▶ EXERCISE DATA:

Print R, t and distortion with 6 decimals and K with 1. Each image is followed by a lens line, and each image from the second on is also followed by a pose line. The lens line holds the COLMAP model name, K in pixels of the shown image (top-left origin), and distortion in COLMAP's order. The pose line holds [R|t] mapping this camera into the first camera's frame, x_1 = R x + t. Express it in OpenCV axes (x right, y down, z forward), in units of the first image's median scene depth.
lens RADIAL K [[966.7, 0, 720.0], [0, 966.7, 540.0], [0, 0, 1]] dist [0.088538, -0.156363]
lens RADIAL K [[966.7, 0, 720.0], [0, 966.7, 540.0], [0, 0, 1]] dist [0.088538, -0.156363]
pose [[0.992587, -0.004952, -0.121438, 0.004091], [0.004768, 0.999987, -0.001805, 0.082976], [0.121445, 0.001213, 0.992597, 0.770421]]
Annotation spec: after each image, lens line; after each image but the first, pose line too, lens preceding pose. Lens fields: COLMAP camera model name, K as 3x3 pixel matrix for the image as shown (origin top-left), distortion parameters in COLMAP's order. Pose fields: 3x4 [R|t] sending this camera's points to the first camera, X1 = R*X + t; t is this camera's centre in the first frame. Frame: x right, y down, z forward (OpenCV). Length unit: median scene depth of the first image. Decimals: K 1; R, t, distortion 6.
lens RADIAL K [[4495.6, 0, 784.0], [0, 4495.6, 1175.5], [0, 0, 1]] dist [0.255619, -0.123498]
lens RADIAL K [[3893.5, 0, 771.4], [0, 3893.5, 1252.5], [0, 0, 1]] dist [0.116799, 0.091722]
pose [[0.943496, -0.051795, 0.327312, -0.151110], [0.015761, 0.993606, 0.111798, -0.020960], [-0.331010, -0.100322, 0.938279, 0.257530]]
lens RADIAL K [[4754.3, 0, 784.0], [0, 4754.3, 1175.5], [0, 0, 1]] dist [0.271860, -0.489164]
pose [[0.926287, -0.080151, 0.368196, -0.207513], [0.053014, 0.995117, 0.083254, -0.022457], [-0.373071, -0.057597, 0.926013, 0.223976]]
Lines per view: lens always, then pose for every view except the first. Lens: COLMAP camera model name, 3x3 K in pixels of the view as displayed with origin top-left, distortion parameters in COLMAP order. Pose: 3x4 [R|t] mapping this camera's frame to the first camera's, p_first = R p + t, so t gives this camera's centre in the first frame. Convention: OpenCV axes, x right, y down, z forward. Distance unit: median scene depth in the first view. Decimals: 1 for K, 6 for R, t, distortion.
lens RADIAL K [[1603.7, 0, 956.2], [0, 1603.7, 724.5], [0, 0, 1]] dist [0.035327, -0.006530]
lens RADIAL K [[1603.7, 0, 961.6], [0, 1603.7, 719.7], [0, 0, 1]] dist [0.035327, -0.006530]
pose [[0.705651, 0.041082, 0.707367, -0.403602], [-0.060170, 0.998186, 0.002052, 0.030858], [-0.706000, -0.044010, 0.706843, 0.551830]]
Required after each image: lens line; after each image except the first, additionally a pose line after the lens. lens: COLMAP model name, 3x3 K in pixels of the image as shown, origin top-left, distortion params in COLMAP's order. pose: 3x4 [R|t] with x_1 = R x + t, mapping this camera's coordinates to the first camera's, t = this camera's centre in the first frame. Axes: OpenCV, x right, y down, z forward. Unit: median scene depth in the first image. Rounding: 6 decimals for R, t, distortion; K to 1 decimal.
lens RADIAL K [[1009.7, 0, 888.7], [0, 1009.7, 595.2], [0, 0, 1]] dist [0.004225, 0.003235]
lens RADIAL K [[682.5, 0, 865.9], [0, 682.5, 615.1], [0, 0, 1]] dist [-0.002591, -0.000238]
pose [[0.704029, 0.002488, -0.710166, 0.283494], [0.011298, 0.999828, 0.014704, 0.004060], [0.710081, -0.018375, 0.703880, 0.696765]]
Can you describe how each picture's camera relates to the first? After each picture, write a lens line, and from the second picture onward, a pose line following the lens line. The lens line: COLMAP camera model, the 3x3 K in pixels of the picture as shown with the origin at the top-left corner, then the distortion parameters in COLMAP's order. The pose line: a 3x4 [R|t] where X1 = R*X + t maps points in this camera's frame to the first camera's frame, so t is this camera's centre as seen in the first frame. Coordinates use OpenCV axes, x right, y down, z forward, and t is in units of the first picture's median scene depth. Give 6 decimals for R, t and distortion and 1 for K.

▶ ABOUT THIS EXERCISE:
Edit the data above so that "lens line" becomes "intrinsics line" everywhere it occurs. Leave every other part unchanged.

▶ OUTPUT BELOW:
Print R, t and distortion with 6 decimals and K with 1. Each image is followed by a intrinsics line, and each image from the second on is also followed by a pose line. The intrinsics line holds the COLMAP model name, K in pixels of the shown image (top-left origin), and distortion in COLMAP's order. The pose line holds [R|t] mapping this camera into the first camera's frame, x_1 = R x + t. Express it in OpenCV axes (x right, y down, z forward), in units of the first image's median scene depth.
lens RADIAL K [[966.7, 0, 720.0], [0, 966.7, 540.0], [0, 0, 1]] dist [0.088538, -0.156363]
lens RADIAL K [[966.7, 0, 720.0], [0, 966.7, 540.0], [0, 0, 1]] dist [0.088538, -0.156363]
pose [[0.992587, -0.004952, -0.121438, 0.004091], [0.004768, 0.999987, -0.001805, 0.082976], [0.121445, 0.001213, 0.992597, 0.770421]]
Annotation spec: after each image, intrinsics line; after each image but the first, pose line too, lens preceding pose. Lens fields: COLMAP camera model name, K as 3x3 pixel matrix for the image as shown (origin top-left), distortion parameters in COLMAP's order. Pose fields: 3x4 [R|t] sending this camera's points to the first camera, X1 = R*X + t; t is this camera's centre in the first frame. Frame: x right, y down, z forward (OpenCV). Length unit: median scene depth of the first image. Decimals: K 1; R, t, distortion 6.
lens RADIAL K [[4495.6, 0, 784.0], [0, 4495.6, 1175.5], [0, 0, 1]] dist [0.255619, -0.123498]
lens RADIAL K [[3893.5, 0, 771.4], [0, 3893.5, 1252.5], [0, 0, 1]] dist [0.116799, 0.091722]
pose [[0.943496, -0.051795, 0.327312, -0.151110], [0.015761, 0.993606, 0.111798, -0.020960], [-0.331010, -0.100322, 0.938279, 0.257530]]
lens RADIAL K [[4754.3, 0, 784.0], [0, 4754.3, 1175.5], [0, 0, 1]] dist [0.271860, -0.489164]
pose [[0.926287, -0.080151, 0.368196, -0.207513], [0.053014, 0.995117, 0.083254, -0.022457], [-0.373071, -0.057597, 0.926013, 0.223976]]
Lines per view: lens always, then pose for every view except the first. Lens: COLMAP camera model name, 3x3 K in pixels of the view as displayed with origin top-left, distortion parameters in COLMAP order. Pose: 3x4 [R|t] mapping this camera's frame to the first camera's, p_first = R p + t, so t gives this camera's centre in the first frame. Convention: OpenCV axes, x right, y down, z forward. Distance unit: median scene depth in the first view. Decimals: 1 for K, 6 for R, t, distortion.
lens RADIAL K [[1603.7, 0, 956.2], [0, 1603.7, 724.5], [0, 0, 1]] dist [0.035327, -0.006530]
lens RADIAL K [[1603.7, 0, 961.6], [0, 1603.7, 719.7], [0, 0, 1]] dist [0.035327, -0.006530]
pose [[0.705651, 0.041082, 0.707367, -0.403602], [-0.060170, 0.998186, 0.002052, 0.030858], [-0.706000, -0.044010, 0.706843, 0.551830]]
Required after each image: intrinsics line; after each image except the first, additionally a pose line after the lens. lens: COLMAP model name, 3x3 K in pixels of the image as shown, origin top-left, distortion params in COLMAP's order. pose: 3x4 [R|t] with x_1 = R x + t, mapping this camera's coordinates to the first camera's, t = this camera's centre in the first frame. Axes: OpenCV, x right, y down, z forward. Unit: median scene depth in the first image. Rounding: 6 decimals for R, t, distortion; K to 1 decimal.
lens RADIAL K [[1009.7, 0, 888.7], [0, 1009.7, 595.2], [0, 0, 1]] dist [0.004225, 0.003235]
lens RADIAL K [[682.5, 0, 865.9], [0, 682.5, 615.1], [0, 0, 1]] dist [-0.002591, -0.000238]
pose [[0.704029, 0.002488, -0.710166, 0.283494], [0.011298, 0.999828, 0.014704, 0.004060], [0.710081, -0.018375, 0.703880, 0.696765]]
Can you describe how each picture's camera relates to the first? After each picture, write a intrinsics line, and from the second picture onward, a pose line following the intrinsics line. The intrinsics line: COLMAP camera model, the 3x3 K in pixels of the picture as shown with the origin at the top-left corner, then the distortion parameters in COLMAP's order. The pose line: a 3x4 [R|t] where X1 = R*X + t maps points in this camera's frame to the first camera's frame, so t is this camera's centre as seen in the first frame. Coordinates use OpenCV axes, x right, y down, z forward, and t is in units of the first picture's median scene depth. Give 6 decimals for R, t and distortion and 1 for K.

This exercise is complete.